In the case of Artemenko v. Ukraine,
The
European Court of Human Rights (Fifth Section), sitting as a Chamber
composed of:
Mr P. Lorenzen, President,
Mr K.
Jungwiert,
Mr V. Butkevych,
Mrs M.
Tsatsa-Nikolovska,
Mr J. Borrego Borrego,
Mrs R.
Jaeger,
Mr M. Villiger, judges,
and Mrs C.
Westerdiek, Section Registrar,
Having
deliberated in private on 15 May 2007,
Delivers
the following judgment, which was adopted on that date:
PROCEDURE
- The
case originated in an application (no. 33983/02) against Ukraine
lodged with the Court under Article 34 of the Convention for the
Protection of Human Rights and Fundamental Freedoms (“the
Convention”) by an Ukrainian national, Ms Natalya Ivanovna
Artemenko (“the applicant”), on 17 August 2002.
- The
Ukrainian Government (“the Government”) were represented
by their Agent, Mr Yuriy Zaytsev.
- On
11 April 2006 the Court decided to communicate the complaint
concerning the length of the civil proceedings to the Government.
Under the provisions of Article 29 § 3 of the Convention, it
decided to examine the merits of the application at the same time as
its admissibility.
THE FACTS
THE CIRCUMSTANCES OF THE CASE
- The
applicant was born in 1940 and lives in Kirovograd.
- In
March 1996 Mr. D. instituted proceedings against the applicant
seeking compensation for expenses of the funeral of his brother, the
applicant's husband. On 24 July 1996 the Leninsky District Court of
Kirovograd (hereinafter “the Leninsky Court”) allowed
this claim in part. On 12 September 1996 the Kirovograd Regional
Court upheld this decision.
- On
1 October 1997 the Presidium of the Kirovograd Regional Court,
following the protest of the Deputy President of the Supreme
Court, quashed all previous decisions in the case and remitted it for
a fresh consideration.
- On
22 November 1997 the applicant lodged a counterclaim against D.,
claiming that she was entitled to property and compensation in
connection with the administration of her late husband's estate.
- On
11 December 1997 the Leninsky Court declined to consider the
counterclaim because the applicant had failed to pay the court fee.

_RECORDS PROVIDED_:
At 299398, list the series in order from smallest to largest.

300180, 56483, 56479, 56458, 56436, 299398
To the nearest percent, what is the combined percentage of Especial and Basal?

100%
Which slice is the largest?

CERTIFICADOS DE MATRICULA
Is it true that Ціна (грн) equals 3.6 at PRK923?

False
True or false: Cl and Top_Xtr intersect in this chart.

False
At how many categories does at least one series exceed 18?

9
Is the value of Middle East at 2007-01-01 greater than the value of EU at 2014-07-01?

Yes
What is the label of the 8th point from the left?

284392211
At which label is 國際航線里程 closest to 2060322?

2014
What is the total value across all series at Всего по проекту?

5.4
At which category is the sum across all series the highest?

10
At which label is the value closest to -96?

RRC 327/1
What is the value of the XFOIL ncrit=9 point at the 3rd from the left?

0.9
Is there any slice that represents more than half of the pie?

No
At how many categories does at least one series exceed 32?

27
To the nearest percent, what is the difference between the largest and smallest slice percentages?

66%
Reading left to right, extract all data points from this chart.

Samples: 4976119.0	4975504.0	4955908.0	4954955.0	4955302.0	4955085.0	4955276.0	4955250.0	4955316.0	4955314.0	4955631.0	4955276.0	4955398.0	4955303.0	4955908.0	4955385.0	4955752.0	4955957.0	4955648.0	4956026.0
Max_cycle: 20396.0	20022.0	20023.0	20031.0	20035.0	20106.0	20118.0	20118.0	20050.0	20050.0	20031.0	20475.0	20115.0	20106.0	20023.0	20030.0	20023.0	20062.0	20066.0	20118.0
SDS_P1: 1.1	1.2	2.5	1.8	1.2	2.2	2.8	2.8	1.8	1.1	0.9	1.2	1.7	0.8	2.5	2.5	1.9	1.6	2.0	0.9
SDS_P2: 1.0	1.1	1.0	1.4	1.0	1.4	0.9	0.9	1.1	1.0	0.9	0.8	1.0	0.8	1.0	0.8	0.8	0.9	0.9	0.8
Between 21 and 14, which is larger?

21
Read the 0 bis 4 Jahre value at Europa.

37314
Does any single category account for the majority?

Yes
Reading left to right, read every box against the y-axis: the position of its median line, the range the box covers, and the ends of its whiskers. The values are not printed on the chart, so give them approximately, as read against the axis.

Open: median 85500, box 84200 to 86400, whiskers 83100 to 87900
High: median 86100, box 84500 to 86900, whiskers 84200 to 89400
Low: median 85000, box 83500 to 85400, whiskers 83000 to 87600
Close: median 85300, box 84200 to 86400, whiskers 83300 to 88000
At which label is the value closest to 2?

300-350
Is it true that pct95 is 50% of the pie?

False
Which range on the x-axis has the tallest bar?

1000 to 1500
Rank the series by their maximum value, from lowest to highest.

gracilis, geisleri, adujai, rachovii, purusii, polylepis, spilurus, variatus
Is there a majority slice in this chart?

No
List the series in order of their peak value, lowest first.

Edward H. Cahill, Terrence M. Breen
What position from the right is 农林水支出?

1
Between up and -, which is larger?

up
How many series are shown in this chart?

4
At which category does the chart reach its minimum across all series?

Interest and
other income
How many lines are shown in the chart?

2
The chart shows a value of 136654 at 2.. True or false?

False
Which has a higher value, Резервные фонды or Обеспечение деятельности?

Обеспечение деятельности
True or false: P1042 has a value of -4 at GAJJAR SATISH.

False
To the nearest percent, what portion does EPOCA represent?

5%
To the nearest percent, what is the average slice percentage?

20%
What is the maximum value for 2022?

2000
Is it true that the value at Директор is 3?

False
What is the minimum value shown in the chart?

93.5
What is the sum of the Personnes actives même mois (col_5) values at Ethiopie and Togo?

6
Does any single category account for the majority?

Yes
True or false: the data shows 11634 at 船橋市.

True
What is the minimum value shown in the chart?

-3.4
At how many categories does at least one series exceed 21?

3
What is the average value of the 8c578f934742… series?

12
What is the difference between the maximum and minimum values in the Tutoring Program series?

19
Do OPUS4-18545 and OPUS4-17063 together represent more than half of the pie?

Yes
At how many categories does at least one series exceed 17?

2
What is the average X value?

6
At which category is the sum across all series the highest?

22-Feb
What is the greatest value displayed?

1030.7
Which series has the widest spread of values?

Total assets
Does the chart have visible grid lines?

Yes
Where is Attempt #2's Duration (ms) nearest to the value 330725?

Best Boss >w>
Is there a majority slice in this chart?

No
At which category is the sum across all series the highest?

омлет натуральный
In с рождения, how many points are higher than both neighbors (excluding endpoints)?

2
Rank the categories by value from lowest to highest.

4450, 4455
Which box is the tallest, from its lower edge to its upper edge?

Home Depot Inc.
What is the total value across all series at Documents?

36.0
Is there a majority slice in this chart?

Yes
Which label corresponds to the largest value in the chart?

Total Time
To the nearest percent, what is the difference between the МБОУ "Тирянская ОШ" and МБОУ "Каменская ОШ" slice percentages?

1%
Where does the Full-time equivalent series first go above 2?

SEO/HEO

_GOAL OF THE EXERCISE_: Copy the stretch of the Artemenko v. Ukraine judgment from "Under the provisions" through "upheld this decision.", swapping "funeral" for "burial".

_ANSWER SPACE_:
Under the provisions of Article 29 § 3 of the Convention, it
decided to examine the merits of the application at the same time as
its admissibility.
THE FACTS
THE CIRCUMSTANCES OF THE CASE
- The
applicant was born in 1940 and lives in Kirovograd.
- In
March 1996 Mr. D. instituted proceedings against the applicant
seeking compensation for expenses of the burial of his brother, the
applicant's husband. On 24 July 1996 the Leninsky District Court of
Kirovograd (hereinafter “the Leninsky Court”) allowed
this claim in part. On 12 September 1996 the Kirovograd Regional
Court upheld this decision.